En médecine, l’inoculation consiste à présenter à l’organisme une petite dose d’un virus, afin qu’il puisse mieux se défendre s’il est confronté à une dose plus importante de ce virus à l’avenir. L’inoculation des attitudes fonctionne de la même manière que l’inoculation des vaccins : les participants sont confrontés à une petite dose de fausses informations suffisante pour leur permettre de créer les anticorps nécessaires pour se défendre par l’esprit critique. Confronter une personne à une petite dose de fausses informations peut déclencher des réactions de protection, encourageant la réflexion critique sur le contenu.

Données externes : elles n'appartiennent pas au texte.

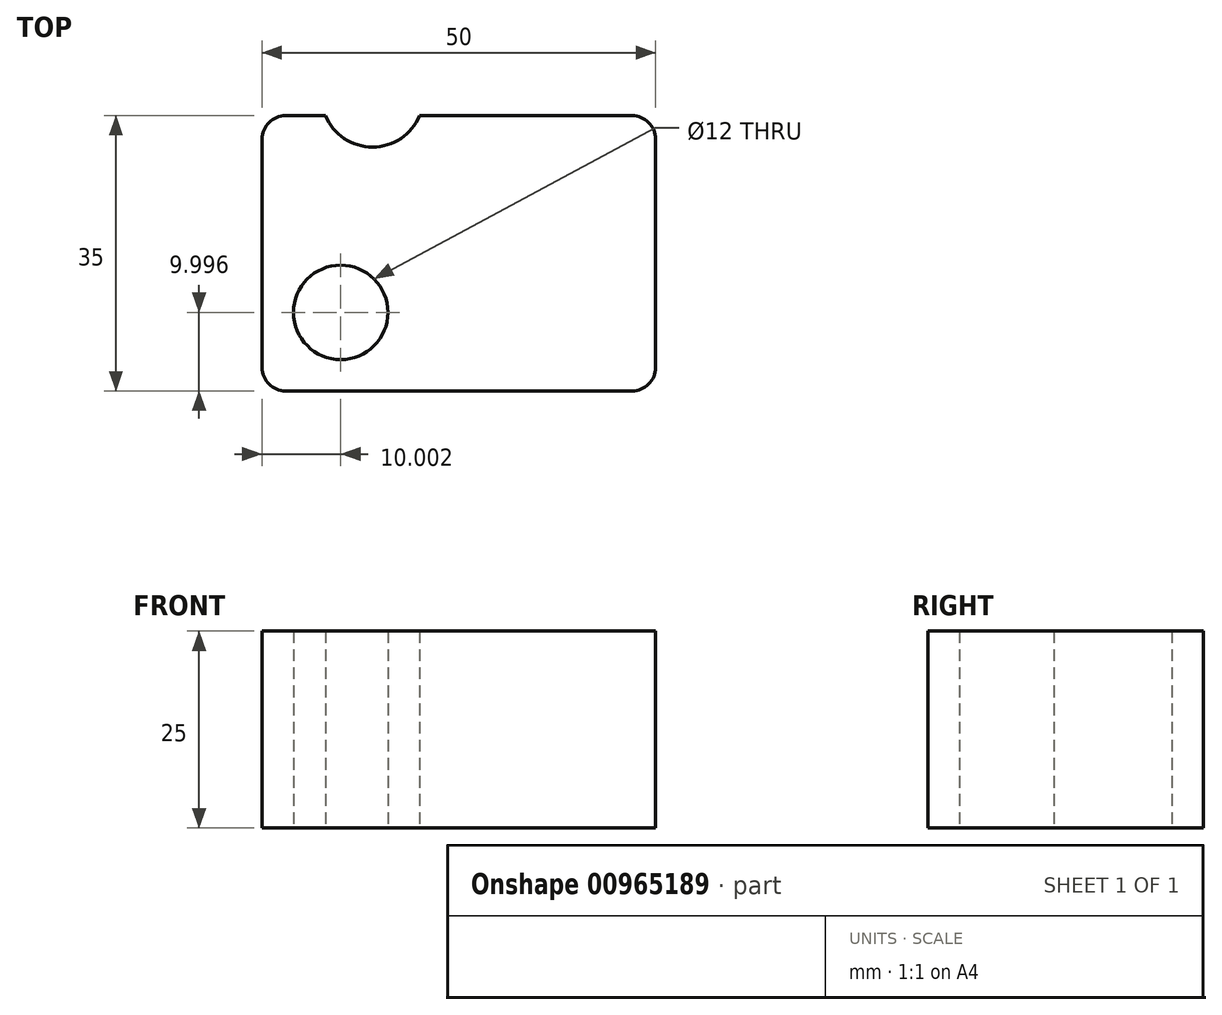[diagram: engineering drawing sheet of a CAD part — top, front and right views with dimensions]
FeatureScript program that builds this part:
annotation { "Feature Type Name" : "Feature", "Feature Type Description" : "" }
export const myFeature = defineFeature(function(context is Context, id is Id, definition is map)
    precondition{}
    {
        {
            var Q0;
            Q0=qCreatedBy(makeId("Top.planeOp"),FACE);
            var sketch = newSketch(context, id + "F0", { "sketchPlane" : qUnion([Q0])});
            skLineSegment(sketch, "E0.bottom", {"start": v(-30.97, 9.5) * mm, "end": v(19.03, 9.5) * mm});
            skLineSegment(sketch, "E0.top", {"start": v(-30.97, -25.5) * mm, "end": v(19.03, -25.5) * mm});
            skLineSegment(sketch, "E0.left", {"start": v(-30.97, 9.5) * mm, "end": v(-30.97, -25.5) * mm});
            skLineSegment(sketch, "E0.right", {"start": v(19.03, 9.5) * mm, "end": v(19.03, -25.5) * mm});
            skCircle(sketch, "E1", {"center": v(-20.97, -15.5) * mm, "radius": 6 * mm});
            skCircle(sketch, "E2", {"center": v(-16.93, 11.96) * mm, "radius": 6.46 * mm});
            skSolve(sketch);
        }
        {
            var Q0;
            Q0=makeQuery(id+"F0.imprint","IMPRINT",FACE,{"disambiguationData":[TD([[makeQuery(id+"F0.imprint","IMPRINT",EDGE,{"derivedFrom":sQuery(id+"F0.wireOp",EDGE,"E0.top")}),1.0]])]});
            var Q1;
            {var subQ0=sQuery(id+"F0.wireOp",EDGE,"E2");var subQ1=sQuery(id+"F0.wireOp",EDGE,"E0.bottom");var subQ2=makeQuery(id+"F0.imprint","INTERSECT",VERTEX,{"disambiguationData":[OD(0.0)],"derivedFrom":[subQ1,subQ0]});Q1=makeQuery(id+"F0.imprint","IMPRINT",FACE,{"disambiguationData":[TD([[makeQuery(id+"F0.imprint","IMPRINT",EDGE,{"disambiguationData":[TD([[subQ2,-1.0]])],"derivedFrom":subQ1}),-1.0]])]});}
            var Q2;
            {var subQ0=sQuery(id+"F0.wireOp",EDGE,"E2");var subQ1=sQuery(id+"F0.wireOp",EDGE,"E0.bottom");var subQ2=makeQuery(id+"F0.imprint","INTERSECT",VERTEX,{"disambiguationData":[OD(0.0)],"derivedFrom":[subQ1,subQ0]});Q2=makeQuery(id+"F0.imprint","IMPRINT",FACE,{"disambiguationData":[TD([[makeQuery(id+"F0.imprint","IMPRINT",EDGE,{"disambiguationData":[TD([[subQ2,-1.0]])],"derivedFrom":subQ1}),1.0]])]});}
            extrude(context, id + "F1", {"entities" : qUnion([Q0, Q1, Q2]), "depth" : 25 * mm, "offsetDistance" : 25 * mm});
        }
        {
            var Q0;
            Q0=makeQuery(id+"F1.opExtrude","SWEPT_EDGE",EDGE,{"disambiguationData":[OSD([sQuery(id+"F0.wireOp",EDGE,"E0.bottom"),sQuery(id+"F0.wireOp",EDGE,"E0.left")])]});
            var Q1;
            Q1=makeQuery(id+"F1.opExtrude","SWEPT_EDGE",EDGE,{"disambiguationData":[OSD([sQuery(id+"F0.wireOp",EDGE,"E0.top"),sQuery(id+"F0.wireOp",EDGE,"E0.left")])]});
            var Q2;
            Q2=makeQuery(id+"F1.opExtrude","SWEPT_EDGE",EDGE,{"disambiguationData":[OSD([sQuery(id+"F0.wireOp",EDGE,"E0.top"),sQuery(id+"F0.wireOp",EDGE,"E0.right")])]});
            var Q3;
            Q3=makeQuery(id+"F1.opExtrude","SWEPT_EDGE",EDGE,{"disambiguationData":[OSD([sQuery(id+"F0.wireOp",EDGE,"E0.bottom"),sQuery(id+"F0.wireOp",EDGE,"E0.right")])]});
            fillet(context, id + "F2", {"entities" : qUnion([Q0, Q1, Q2, Q3]), "radius" : 3 * mm, "tangentPropagation" : true, "allowEdgeOverflow" : false});
        }
    });
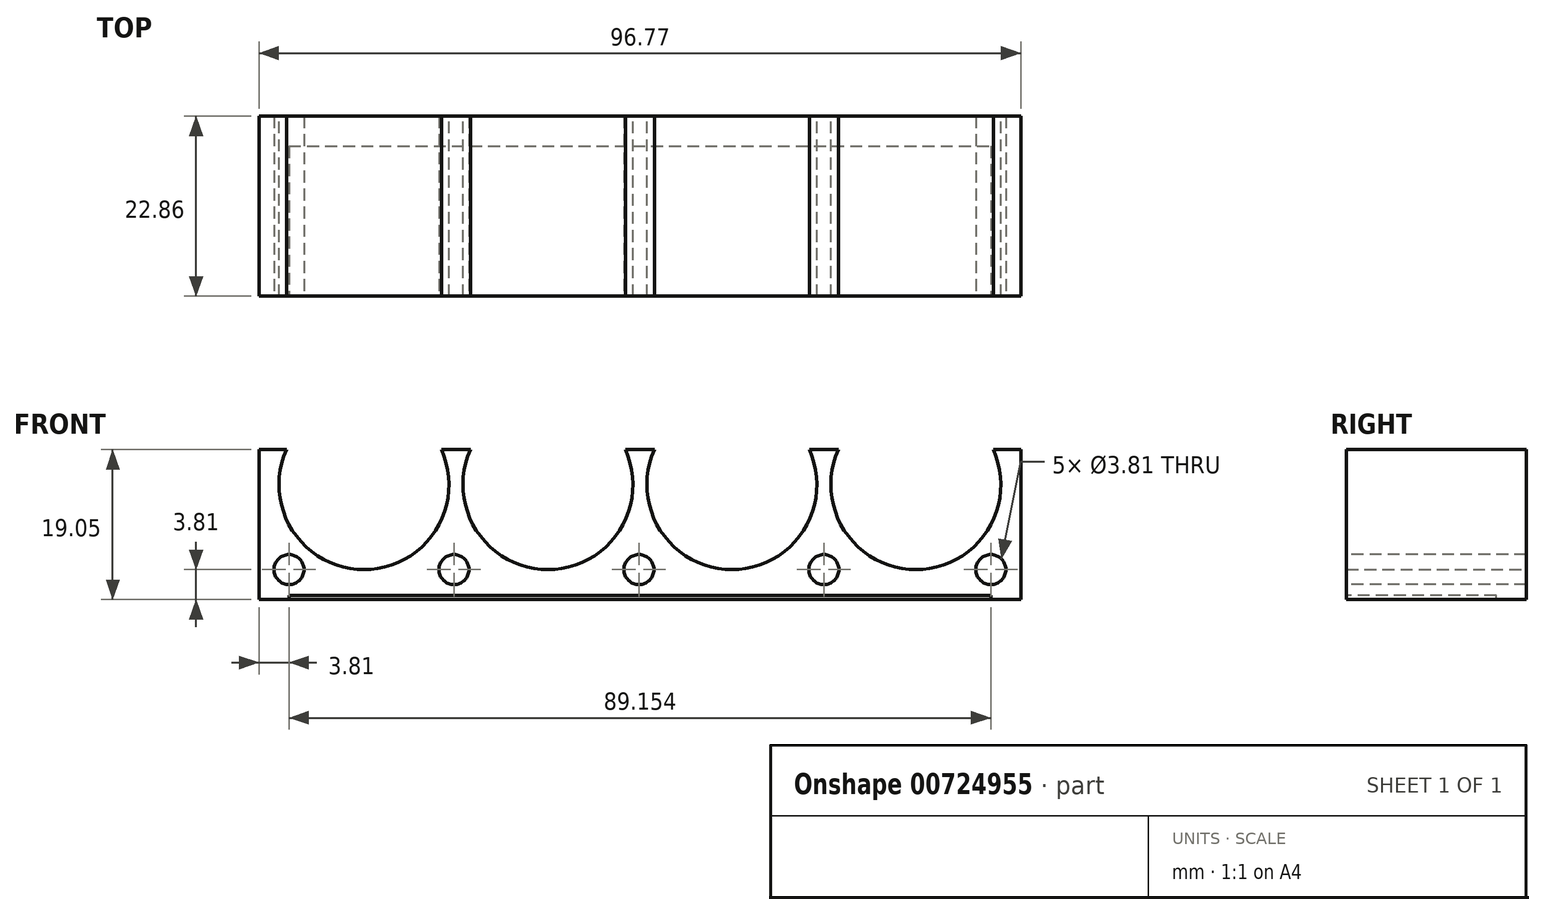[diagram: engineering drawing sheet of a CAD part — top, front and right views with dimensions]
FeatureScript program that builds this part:
annotation { "Feature Type Name" : "Feature", "Feature Type Description" : "" }
export const myFeature = defineFeature(function(context is Context, id is Id, definition is map)
    precondition{}
    {
        {
            var Q0;
            Q0=qCreatedBy(makeId("Front.planeOp"),FACE);
            var sketch = newSketch(context, id + "F0", { "sketchPlane" : qUnion([Q0])});
            skLineSegment(sketch, "E0", {"start": v(0, 0) * mm, "end": v(96.77, 0) * mm});
            skLineSegment(sketch, "E1", {"start": v(96.77, 0) * mm, "end": v(96.77, 19.05) * mm});
            skLineSegment(sketch, "E2", {"start": v(96.77, 19.05) * mm, "end": v(93.28, 19.05) * mm});
            skLineSegment(sketch, "E3", {"start": v(0, 19.05) * mm, "end": v(0, 0) * mm});
            skArc(sketch, "E4", {"start": v(3.5, 19.05) * mm, "mid": v(13.34, 3.8) * mm, "end": v(23.17, 19.05) * mm});
            skArc(sketch, "E5", {"start": v(26.87, 19.05) * mm, "mid": v(36.7, 3.8) * mm, "end": v(46.54, 19.05) * mm});
            skArc(sketch, "E6", {"start": v(50.23, 19.05) * mm, "mid": v(60.07, 3.8) * mm, "end": v(69.9, 19.05) * mm});
            skArc(sketch, "E7", {"start": v(73.6, 19.05) * mm, "mid": v(83.44, 3.81) * mm, "end": v(93.28, 19.05) * mm});
            skLineSegment(sketch, "E8.trimOffspring", {"start": v(3.5, 19.05) * mm, "end": v(0, 19.05) * mm});
            skLineSegment(sketch, "E9.trimOffspring", {"start": v(26.87, 19.05) * mm, "end": v(23.17, 19.05) * mm});
            skLineSegment(sketch, "E10.trimOffspring", {"start": v(50.23, 19.05) * mm, "end": v(46.54, 19.05) * mm});
            skLineSegment(sketch, "E11", {"start": v(69.9, 19.05) * mm, "end": v(73.6, 19.05) * mm});
            skSolve(sketch);
        }
        {
            var Q0;
            Q0=makeQuery(id+"F0.imprint","IMPRINT",FACE,{"disambiguationData":[TD([[makeQuery(id+"F0.imprint","IMPRINT",EDGE,{"derivedFrom":sQuery(id+"F0.wireOp",EDGE,"E0")}),1.0]])]});
            extrude(context, id + "F1", {"entities" : qUnion([Q0]), "depth" : 22.86 * mm, "offsetDistance" : 25.4 * mm});
        }
        {
            var Q0;
            Q0=makeQuery(id+"F1.opExtrude","CAP_FACE",FACE,{"disambiguationData":[OSD([sQuery(id+"F0.wireOp",EDGE,"E0"),sQuery(id+"F0.wireOp",EDGE,"E1"),sQuery(id+"F0.wireOp",EDGE,"E2"),sQuery(id+"F0.wireOp",EDGE,"E3"),sQuery(id+"F0.wireOp",EDGE,"E4"),sQuery(id+"F0.wireOp",EDGE,"E5"),sQuery(id+"F0.wireOp",EDGE,"E6"),sQuery(id+"F0.wireOp",EDGE,"E7"),sQuery(id+"F0.wireOp",EDGE,"E8.trimOffspring"),sQuery(id+"F0.wireOp",EDGE,"E9.trimOffspring"),sQuery(id+"F0.wireOp",EDGE,"E10.trimOffspring"),sQuery(id+"F0.wireOp",EDGE,"E11")])],"isStart":false});
            var sketch = newSketch(context, id + "F2", { "sketchPlane" : qUnion([Q0])});
            skCircle(sketch, "E12", {"center": v(24.77, 3.8) * mm, "radius": 1.9 * mm});
            skCircle(sketch, "E13", {"center": v(48.26, 3.81) * mm, "radius": 1.9 * mm});
            skCircle(sketch, "E14", {"center": v(71.76, 3.81) * mm, "radius": 1.9 * mm});
            skCircle(sketch, "E15", {"center": v(3.81, 3.8) * mm, "radius": 1.9 * mm});
            skCircle(sketch, "E16", {"center": v(92.96, 3.81) * mm, "radius": 1.9 * mm});
            skSolve(sketch);
        }
        {
            var Q0;
            Q0 = qSketchRegion(id + "F2", true);
            extrude(context, id + "F3", {"entities" : qUnion([Q0]), "operationType" : NewBodyOperationType.REMOVE, "oppositeDirection" : true, "depth" : 50.8 * mm, "offsetDistance" : 25.4 * mm});
        }
        {
            var Q0;
            Q0=makeQuery(id+"F1.opExtrude","CAP_FACE",FACE,{"disambiguationData":[OSD([sQuery(id+"F0.wireOp",EDGE,"E0"),sQuery(id+"F0.wireOp",EDGE,"E1"),sQuery(id+"F0.wireOp",EDGE,"E2"),sQuery(id+"F0.wireOp",EDGE,"E3"),sQuery(id+"F0.wireOp",EDGE,"E4"),sQuery(id+"F0.wireOp",EDGE,"E5"),sQuery(id+"F0.wireOp",EDGE,"E6"),sQuery(id+"F0.wireOp",EDGE,"E7"),sQuery(id+"F0.wireOp",EDGE,"E8.trimOffspring"),sQuery(id+"F0.wireOp",EDGE,"E9.trimOffspring"),sQuery(id+"F0.wireOp",EDGE,"E10.trimOffspring"),sQuery(id+"F0.wireOp",EDGE,"E11")])],"isStart":false});
            var sketch = newSketch(context, id + "F4", { "sketchPlane" : qUnion([Q0])});
            skLineSegment(sketch, "E17", {"start": v(3.81, 0) * mm, "end": v(3.81, 0.5) * mm});
            skLineSegment(sketch, "E18", {"start": v(3.81, 0.5) * mm, "end": v(92.96, 0.5) * mm});
            skLineSegment(sketch, "E19", {"start": v(92.96, 0.5) * mm, "end": v(92.96, 0) * mm});
            skLineSegment(sketch, "E20", {"start": v(92.96, 0) * mm, "end": v(3.81, 0) * mm});
            skSolve(sketch);
        }
        {
            var Q0;
            Q0 = qSketchRegion(id + "F4", true);
            extrude(context, id + "F5", {"entities" : qUnion([Q0]), "operationType" : NewBodyOperationType.REMOVE, "oppositeDirection" : true, "depth" : 19.05 * mm, "offsetDistance" : 25.4 * mm});
        }
    });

L’inoculation d’attitudes est une voie prometteuse pour améliorer les capacités d’autodéfense intellectuelle. Son efficacité a été testée par des méthodes quantitatives. Deux éléments sont essentiels au succès du renforcement de la pensée critique par cette technique : l’avertissement d’une menace et la contradiction préventive ou le pre-bunking des arguments, c’est-à-dire le fait de présenter des informations vraies qui seront contredites par les informations fausses présentées plus tard.

Un certain nombre de jeux en ligne très novateurs visent à contrer la désinformation par l’inoculation. Récemment, une équipe de recherche basée à Cambridge a lancé le jeu gratuit, Go Viral, qui offre un moyen d’exercer et d’entraîner les gens à développer leur esprit critique. Il s’agit d’une initiative ludique et technologique, particulièrement adaptée à un public d’adolescents et un bon exemple de l’utilisation pratique de la technique d’inoculation en psychologie sociale.

Bien que la lutte contre la désinformation soit une tâche compliquée, il existe différentes méthodes pédagogiques qui peuvent être utilisées et qui présentent des caractéristiques prometteuses pour des résultats fructueux. L’utilisation de la rhétorique, le questionnement socratique et l’inoculation d’attitudes peuvent tous contribuer à combattre la désinformation. Cependant, des recherches supplémentaires sont nécessaires pour déterminer quelles méthodes pédagogiques sont les plus bénéfiques et les plus appropriées pour développer le raisonnement civique et l’esprit critique.

  1. Goodwin Watson et Edwin Glaser, Watson-Glaser critical thinking appraisal. Manual, Psychological Corporation, 1980.
  2. José Morais, « Literacy and democracy », dans Language, Cognition and Neuroscience, vol. 3, no 33, 2018, pp. 351-372.
  3. Philip C. Abrami et al., « Strategies for teaching students to think critically : A meta-analysis », dans Review of Educational Research, vol. 2, no 85, 2015, pp. 275-314.
  4. Emmanuelle Danblon, « Régimes de rationalité, post-vérité et conspirationnisme : a-t-on perdu le goût du vrai ? », dans Argumentation et analyse du discours, no 25, 2020.